How can we, the data users, benefit from the commons? Overall, having access to researchers and other data users is certainly going to help us. If we were able to have one-stop shopping—having portals that allow us to move back and forth among the range of data sources that we routinely use—that would be great.
We use many different digital information resources. Many of them are linked or are becoming linked, but sometimes the linkages are very awkward. It would help us tremendously if there were a way to navigate through the maze of data sources that are now out there, so that we could deal with them more easily than is possible now.

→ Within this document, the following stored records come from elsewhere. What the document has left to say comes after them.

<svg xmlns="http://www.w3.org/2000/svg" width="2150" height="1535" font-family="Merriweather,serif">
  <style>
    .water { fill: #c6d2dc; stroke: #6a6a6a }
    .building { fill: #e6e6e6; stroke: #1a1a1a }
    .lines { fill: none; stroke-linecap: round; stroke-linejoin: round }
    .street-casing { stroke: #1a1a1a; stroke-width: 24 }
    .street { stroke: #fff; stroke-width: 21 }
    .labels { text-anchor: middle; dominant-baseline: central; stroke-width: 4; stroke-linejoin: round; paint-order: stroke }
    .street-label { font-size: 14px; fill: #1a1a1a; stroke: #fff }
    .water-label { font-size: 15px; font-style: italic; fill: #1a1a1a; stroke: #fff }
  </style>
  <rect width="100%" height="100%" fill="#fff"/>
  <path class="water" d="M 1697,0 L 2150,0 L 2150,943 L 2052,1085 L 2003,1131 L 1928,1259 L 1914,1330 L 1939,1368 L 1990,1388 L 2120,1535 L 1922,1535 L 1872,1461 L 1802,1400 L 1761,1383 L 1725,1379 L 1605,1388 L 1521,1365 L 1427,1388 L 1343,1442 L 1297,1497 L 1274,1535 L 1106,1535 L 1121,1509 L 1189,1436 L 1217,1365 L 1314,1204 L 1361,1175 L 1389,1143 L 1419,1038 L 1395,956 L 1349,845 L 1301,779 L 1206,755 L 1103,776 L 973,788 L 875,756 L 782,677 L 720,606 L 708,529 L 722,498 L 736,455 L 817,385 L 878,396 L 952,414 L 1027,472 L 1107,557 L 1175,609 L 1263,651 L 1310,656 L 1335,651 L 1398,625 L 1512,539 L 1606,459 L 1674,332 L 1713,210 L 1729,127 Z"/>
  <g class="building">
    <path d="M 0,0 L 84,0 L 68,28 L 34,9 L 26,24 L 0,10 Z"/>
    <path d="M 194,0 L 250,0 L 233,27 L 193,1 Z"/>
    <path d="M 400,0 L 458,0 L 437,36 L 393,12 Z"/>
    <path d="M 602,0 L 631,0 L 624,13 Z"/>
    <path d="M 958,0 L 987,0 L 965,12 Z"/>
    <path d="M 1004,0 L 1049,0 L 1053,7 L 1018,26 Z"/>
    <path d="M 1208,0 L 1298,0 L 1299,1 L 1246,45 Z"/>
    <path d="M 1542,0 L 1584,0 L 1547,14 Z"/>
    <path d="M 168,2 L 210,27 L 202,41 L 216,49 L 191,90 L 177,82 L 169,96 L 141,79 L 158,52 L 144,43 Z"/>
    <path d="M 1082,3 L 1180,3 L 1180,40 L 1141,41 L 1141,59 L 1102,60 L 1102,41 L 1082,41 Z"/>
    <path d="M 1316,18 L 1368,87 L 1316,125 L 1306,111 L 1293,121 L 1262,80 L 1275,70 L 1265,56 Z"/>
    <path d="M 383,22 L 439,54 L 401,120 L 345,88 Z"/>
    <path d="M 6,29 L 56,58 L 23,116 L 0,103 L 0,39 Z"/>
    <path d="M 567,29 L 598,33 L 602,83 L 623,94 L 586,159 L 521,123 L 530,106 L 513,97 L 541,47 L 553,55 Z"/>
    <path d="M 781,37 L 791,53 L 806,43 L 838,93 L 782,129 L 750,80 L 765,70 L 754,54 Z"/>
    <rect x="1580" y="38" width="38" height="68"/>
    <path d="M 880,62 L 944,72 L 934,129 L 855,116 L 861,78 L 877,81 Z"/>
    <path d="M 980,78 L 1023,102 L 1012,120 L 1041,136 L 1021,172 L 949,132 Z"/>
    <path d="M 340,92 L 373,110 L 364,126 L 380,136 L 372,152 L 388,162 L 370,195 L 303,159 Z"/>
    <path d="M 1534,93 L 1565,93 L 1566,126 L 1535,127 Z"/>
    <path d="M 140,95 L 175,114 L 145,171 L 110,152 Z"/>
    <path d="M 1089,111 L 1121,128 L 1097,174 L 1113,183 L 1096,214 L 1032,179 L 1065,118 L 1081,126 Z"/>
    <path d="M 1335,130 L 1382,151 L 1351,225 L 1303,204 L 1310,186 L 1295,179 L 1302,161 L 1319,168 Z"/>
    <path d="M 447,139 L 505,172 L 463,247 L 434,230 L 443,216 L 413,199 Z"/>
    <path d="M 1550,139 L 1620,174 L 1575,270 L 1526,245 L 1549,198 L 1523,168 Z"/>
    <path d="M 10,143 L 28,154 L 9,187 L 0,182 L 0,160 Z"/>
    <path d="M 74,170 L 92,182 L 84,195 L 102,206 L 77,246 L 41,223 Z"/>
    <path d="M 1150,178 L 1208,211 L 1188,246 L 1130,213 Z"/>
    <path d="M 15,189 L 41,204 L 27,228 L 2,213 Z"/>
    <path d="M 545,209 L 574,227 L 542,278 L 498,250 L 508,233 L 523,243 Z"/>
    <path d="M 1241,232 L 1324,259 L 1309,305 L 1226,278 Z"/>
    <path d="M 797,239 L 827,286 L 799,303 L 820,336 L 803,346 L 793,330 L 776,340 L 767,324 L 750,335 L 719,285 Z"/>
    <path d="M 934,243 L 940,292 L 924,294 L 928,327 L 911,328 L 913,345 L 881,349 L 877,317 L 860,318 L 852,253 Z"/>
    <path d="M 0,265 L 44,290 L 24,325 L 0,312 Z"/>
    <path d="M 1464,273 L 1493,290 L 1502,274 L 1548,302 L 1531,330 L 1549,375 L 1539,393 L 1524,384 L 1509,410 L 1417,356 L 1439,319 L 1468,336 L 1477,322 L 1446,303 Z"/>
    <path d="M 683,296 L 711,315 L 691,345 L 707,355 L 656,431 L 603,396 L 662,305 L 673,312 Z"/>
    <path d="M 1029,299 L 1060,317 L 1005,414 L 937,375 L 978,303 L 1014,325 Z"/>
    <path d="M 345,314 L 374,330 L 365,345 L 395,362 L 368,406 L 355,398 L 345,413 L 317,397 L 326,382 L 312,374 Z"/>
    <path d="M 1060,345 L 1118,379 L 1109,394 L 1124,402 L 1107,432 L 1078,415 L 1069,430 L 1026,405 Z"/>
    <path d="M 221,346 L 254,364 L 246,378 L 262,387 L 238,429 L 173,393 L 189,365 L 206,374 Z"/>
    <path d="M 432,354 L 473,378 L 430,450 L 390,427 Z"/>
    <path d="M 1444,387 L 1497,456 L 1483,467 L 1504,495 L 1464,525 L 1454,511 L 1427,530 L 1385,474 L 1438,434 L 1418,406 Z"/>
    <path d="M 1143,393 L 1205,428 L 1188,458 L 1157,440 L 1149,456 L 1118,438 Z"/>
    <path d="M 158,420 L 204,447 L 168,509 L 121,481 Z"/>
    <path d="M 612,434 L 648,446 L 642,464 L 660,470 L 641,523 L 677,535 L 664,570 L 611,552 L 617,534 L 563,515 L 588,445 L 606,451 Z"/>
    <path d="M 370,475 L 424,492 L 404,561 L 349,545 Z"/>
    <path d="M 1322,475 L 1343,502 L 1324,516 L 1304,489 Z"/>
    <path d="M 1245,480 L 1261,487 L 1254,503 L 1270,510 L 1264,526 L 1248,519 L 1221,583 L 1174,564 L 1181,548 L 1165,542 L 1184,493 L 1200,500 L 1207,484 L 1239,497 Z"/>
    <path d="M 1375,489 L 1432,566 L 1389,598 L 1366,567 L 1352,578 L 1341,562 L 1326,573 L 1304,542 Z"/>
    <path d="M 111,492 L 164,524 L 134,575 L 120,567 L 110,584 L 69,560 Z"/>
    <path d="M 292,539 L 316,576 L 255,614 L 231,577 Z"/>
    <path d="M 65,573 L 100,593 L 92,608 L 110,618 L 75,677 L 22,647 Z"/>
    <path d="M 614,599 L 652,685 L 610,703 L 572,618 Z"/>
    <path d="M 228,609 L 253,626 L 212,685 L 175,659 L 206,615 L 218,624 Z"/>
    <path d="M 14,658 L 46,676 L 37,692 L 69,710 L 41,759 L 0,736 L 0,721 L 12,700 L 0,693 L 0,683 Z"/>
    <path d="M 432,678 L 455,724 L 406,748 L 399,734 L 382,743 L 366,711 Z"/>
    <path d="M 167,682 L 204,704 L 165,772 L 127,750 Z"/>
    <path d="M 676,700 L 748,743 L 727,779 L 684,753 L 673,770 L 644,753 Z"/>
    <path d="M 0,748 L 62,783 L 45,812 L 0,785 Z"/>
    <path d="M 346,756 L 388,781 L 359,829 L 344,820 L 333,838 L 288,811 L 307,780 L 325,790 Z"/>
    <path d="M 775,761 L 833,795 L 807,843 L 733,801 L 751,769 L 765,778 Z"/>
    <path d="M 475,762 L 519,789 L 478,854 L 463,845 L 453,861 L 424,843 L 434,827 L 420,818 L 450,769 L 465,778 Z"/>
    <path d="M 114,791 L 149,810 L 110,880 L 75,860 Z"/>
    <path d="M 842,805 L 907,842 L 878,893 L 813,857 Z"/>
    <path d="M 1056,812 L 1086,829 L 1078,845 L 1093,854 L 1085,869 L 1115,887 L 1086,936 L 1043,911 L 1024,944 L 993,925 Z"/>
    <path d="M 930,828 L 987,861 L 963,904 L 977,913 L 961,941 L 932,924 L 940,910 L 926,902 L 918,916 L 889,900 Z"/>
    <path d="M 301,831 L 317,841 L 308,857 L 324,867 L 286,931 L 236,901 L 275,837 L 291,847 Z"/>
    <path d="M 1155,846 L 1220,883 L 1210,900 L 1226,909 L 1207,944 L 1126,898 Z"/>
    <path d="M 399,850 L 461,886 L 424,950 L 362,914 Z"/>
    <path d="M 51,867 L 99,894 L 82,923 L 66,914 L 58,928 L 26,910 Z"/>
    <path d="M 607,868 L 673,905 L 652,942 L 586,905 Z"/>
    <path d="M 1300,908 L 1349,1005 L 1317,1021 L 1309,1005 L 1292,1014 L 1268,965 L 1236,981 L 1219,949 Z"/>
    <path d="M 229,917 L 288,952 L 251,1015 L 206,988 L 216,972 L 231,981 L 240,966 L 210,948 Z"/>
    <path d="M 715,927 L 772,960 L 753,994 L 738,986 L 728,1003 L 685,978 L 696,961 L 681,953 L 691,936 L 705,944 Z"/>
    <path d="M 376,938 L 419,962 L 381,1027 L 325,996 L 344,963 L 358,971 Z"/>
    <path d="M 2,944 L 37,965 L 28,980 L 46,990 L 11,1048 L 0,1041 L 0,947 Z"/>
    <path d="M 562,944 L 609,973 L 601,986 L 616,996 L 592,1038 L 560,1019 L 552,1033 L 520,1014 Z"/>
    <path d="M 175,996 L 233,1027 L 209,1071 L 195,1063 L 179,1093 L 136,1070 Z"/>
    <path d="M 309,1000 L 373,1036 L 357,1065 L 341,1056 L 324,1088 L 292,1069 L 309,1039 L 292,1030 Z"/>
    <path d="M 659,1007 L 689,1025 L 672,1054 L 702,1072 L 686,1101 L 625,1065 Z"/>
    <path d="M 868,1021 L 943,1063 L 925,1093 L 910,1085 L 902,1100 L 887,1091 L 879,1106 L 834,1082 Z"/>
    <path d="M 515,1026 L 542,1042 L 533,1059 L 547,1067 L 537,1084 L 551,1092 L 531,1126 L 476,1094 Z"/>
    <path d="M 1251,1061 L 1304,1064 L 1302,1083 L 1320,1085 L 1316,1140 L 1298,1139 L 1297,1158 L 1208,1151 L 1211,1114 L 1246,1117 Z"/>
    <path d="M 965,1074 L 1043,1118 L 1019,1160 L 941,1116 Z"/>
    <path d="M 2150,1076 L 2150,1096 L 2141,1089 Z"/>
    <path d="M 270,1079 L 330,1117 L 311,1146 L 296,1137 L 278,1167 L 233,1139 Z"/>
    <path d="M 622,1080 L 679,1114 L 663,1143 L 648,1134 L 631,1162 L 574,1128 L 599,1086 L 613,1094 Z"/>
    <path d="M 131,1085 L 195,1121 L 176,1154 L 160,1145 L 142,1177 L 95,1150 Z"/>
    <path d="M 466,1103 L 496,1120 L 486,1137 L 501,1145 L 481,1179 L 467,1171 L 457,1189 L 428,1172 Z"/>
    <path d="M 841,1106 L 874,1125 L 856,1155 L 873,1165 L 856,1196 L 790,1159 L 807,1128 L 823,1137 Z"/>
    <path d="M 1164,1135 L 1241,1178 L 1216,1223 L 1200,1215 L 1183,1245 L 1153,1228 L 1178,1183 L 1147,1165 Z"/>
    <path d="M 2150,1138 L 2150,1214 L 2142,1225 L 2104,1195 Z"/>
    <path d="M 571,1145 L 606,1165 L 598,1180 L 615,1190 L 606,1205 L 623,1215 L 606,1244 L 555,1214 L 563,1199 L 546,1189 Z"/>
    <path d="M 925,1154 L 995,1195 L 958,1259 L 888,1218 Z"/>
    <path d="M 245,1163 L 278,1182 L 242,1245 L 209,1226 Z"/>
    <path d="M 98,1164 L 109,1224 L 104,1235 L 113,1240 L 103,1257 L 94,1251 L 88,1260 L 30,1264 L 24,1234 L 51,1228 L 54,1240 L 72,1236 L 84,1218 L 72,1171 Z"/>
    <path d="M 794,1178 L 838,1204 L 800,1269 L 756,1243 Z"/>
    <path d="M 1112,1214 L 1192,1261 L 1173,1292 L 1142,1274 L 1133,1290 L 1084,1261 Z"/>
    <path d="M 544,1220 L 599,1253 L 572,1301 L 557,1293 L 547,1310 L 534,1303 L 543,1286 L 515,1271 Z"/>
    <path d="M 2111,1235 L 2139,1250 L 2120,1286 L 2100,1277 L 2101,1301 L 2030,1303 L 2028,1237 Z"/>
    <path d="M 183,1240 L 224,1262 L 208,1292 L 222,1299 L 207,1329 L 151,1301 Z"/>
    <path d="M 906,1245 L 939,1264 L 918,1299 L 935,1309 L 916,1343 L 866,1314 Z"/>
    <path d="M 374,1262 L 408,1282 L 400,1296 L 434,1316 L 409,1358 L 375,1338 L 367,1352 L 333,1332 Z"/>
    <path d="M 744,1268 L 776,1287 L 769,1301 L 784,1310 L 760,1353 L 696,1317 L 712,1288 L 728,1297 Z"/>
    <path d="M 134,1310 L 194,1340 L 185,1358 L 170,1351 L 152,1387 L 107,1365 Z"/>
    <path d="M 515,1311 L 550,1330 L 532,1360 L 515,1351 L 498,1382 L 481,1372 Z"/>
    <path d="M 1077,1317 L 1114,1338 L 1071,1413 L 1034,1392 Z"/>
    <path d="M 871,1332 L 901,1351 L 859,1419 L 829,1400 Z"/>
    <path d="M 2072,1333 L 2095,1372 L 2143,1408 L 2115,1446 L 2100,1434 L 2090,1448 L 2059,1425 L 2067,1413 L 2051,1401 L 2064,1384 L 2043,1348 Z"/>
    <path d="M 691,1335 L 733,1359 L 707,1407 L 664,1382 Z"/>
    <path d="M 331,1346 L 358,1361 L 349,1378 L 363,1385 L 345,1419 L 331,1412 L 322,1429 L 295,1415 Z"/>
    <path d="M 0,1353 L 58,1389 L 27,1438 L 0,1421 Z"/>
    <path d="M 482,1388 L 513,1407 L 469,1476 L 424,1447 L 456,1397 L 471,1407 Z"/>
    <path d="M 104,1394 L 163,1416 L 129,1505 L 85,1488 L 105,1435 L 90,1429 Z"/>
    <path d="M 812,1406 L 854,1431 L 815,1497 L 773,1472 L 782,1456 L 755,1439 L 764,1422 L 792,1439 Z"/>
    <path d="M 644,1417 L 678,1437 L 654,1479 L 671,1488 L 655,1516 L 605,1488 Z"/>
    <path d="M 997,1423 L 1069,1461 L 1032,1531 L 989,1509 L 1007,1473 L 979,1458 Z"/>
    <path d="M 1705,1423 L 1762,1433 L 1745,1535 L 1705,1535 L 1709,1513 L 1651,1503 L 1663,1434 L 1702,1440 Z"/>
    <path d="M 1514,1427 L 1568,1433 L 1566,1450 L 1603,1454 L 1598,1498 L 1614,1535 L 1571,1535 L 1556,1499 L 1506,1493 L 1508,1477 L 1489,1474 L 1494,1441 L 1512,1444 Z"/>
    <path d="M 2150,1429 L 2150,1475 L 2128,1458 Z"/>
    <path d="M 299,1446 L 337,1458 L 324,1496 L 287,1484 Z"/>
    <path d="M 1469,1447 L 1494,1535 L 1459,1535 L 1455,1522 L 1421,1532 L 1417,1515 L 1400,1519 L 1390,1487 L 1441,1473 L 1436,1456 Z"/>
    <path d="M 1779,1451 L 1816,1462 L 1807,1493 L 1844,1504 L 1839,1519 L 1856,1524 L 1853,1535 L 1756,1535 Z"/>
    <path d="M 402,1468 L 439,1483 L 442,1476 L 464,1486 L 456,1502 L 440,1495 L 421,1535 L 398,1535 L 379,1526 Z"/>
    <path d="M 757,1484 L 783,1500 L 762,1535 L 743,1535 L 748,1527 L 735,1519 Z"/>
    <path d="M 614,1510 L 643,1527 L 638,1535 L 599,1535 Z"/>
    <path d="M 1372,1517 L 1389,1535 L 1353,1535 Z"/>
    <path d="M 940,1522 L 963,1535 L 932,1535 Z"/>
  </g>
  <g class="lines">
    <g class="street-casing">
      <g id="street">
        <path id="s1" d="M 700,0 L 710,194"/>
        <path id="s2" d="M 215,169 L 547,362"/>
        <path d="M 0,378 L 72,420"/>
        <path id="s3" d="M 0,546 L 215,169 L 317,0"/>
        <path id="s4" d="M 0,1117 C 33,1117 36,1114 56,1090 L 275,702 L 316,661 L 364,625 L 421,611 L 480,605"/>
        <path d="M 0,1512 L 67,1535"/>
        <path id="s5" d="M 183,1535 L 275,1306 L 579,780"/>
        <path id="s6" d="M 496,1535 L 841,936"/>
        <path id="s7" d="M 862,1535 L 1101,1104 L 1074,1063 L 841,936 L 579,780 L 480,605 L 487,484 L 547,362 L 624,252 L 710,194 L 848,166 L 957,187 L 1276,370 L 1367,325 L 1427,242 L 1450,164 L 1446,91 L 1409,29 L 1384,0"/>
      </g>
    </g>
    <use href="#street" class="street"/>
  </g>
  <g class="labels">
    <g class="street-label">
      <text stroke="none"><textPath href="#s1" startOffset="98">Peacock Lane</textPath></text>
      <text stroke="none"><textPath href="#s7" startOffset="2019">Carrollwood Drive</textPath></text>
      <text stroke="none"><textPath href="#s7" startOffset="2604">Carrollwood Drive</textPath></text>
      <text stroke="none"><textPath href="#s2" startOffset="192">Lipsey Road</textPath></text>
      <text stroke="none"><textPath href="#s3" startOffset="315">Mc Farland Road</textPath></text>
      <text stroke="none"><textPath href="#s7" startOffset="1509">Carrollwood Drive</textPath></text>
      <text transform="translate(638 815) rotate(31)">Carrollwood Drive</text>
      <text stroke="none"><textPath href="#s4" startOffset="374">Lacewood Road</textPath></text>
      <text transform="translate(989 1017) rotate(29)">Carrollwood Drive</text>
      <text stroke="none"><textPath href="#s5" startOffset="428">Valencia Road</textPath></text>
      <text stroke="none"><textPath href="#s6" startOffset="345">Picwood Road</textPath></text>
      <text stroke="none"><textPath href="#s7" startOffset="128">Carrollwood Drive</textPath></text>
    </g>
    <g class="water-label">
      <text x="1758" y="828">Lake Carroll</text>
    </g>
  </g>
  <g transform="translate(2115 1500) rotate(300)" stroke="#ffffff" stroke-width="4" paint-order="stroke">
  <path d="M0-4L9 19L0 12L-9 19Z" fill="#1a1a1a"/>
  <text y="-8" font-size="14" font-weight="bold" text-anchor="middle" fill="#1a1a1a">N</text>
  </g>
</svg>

In what ways can we exert some influence on improving the situation? Can we do a better job, for instance, of getting our grey literature posted and accessible on the Web so that you can locate it? Can we find a way to limit the amount of data that is treated as confidential? We are trying to facilitate information sharing, as appropriate, so that our analyses can be made more transparent and so that the way in which we do our work can be better understood by others. Some of this is changing, but hopefully we can do more.